TO DO: Omit every picture and return the rest of the data unaltered.

# # # # #

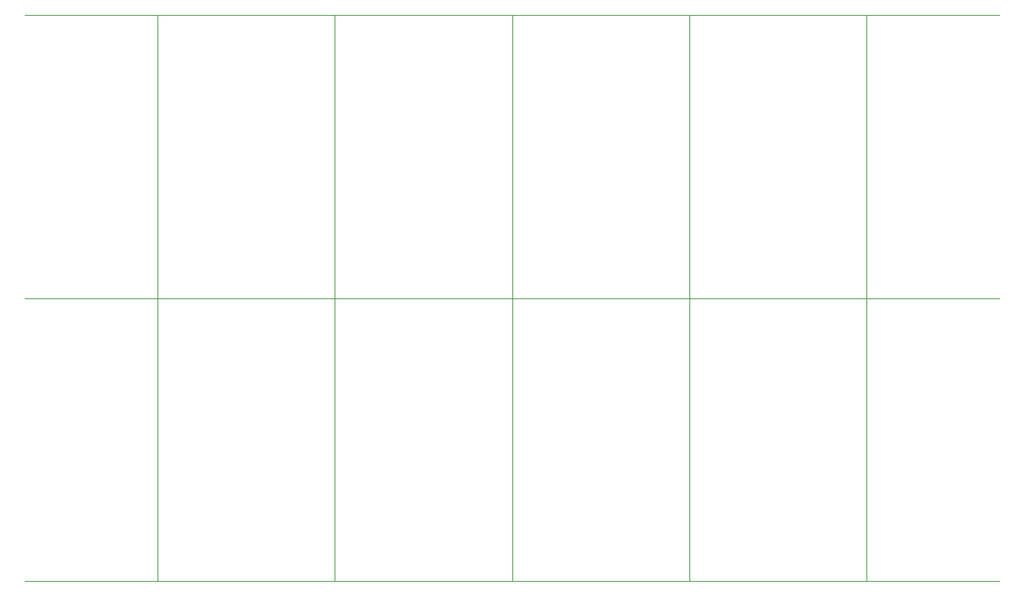
<source format=gbr>
G04 #@! TF.GenerationSoftware,KiCad,Pcbnew,(5.1.0-rc1-113-g51cc783e7)*
G04 #@! TF.CreationDate,2019-03-14T17:18:50-04:00
G04 #@! TF.ProjectId,fk-naturalist-sensors,666b2d6e-6174-4757-9261-6c6973742d73,rev?*
G04 #@! TF.SameCoordinates,Original*
G04 #@! TF.FileFunction,Drawing*
%FSLAX46Y46*%
G04 Gerber Fmt 4.6, Leading zero omitted, Abs format (unit mm)*
G04 Created by KiCad (PCBNEW (5.1.0-rc1-113-g51cc783e7)) date 2019-03-14 17:18:50*
%MOMM*%
%LPD*%
G04 APERTURE LIST*
%ADD10C,0.100000*%
G04 APERTURE END LIST*
D10*
X30000000Y-30000000D02*
X30000000Y-94000000D01*
X110000000Y-94000000D02*
X110000000Y-30000000D01*
X90000000Y-30000000D02*
X90000000Y-94000000D01*
X70000000Y-94000000D02*
X70000000Y-30000000D01*
X50000000Y-30000000D02*
X50000000Y-94000000D01*
X125000000Y-94000000D02*
X15000000Y-94000000D01*
X15000000Y-62000000D02*
X125000000Y-62000000D01*
X15000000Y-30000000D02*
X125000000Y-30000000D01*
M02*

</source>
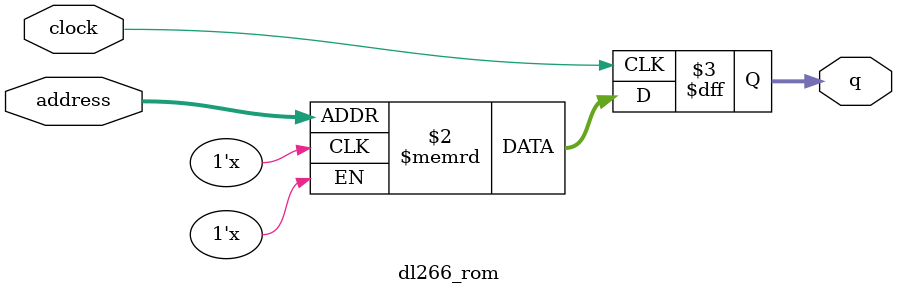
<source format=sv>
module dl266_rom (
	input logic clock,
	input logic [10:0] address,
	output logic [5:0] q
);

logic [5:0] memory [0:2027] /* synthesis ram_init_file = "./dl266/dl266.COE" */;

always_ff @ (posedge clock) begin
	q <= memory[address];
end

endmodule

</source>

# # # # #

ANSWER FOR THIS EXERCISE:
<source format=gbr>
G04 #@! TF.GenerationSoftware,KiCad,Pcbnew,(5.1.0-rc1-113-g51cc783e7)*
G04 #@! TF.CreationDate,2019-03-14T17:18:50-04:00
G04 #@! TF.ProjectId,fk-naturalist-sensors,666b2d6e-6174-4757-9261-6c6973742d73,rev?*
G04 #@! TF.SameCoordinates,Original*
G04 #@! TF.FileFunction,Drawing*
%FSLAX46Y46*%
G04 Gerber Fmt 4.6, Leading zero omitted, Abs format (unit mm)*
G04 Created by KiCad (PCBNEW (5.1.0-rc1-113-g51cc783e7)) date 2019-03-14 17:18:50*
%MOMM*%
%LPD*%
G04 APERTURE LIST*
%ADD10C,0.100000*%
G04 APERTURE END LIST*
D10*
X30000000Y-30000000D02*
X30000000Y-94000000D01*
X110000000Y-94000000D02*
X110000000Y-30000000D01*
X90000000Y-30000000D02*
X90000000Y-94000000D01*
X70000000Y-94000000D02*
X70000000Y-30000000D01*
X50000000Y-30000000D02*
X50000000Y-94000000D01*
X125000000Y-94000000D02*
X15000000Y-94000000D01*
X15000000Y-62000000D02*
X125000000Y-62000000D01*
X15000000Y-30000000D02*
X125000000Y-30000000D01*
M02*

</source>
<source format=sv>
module dl266_rom (
	input logic clock,
	input logic [10:0] address,
	output logic [5:0] q
);

logic [5:0] memory [0:2027] /* synthesis ram_init_file = "./dl266/dl266.COE" */;

always_ff @ (posedge clock) begin
	q <= memory[address];
end

endmodule

</source>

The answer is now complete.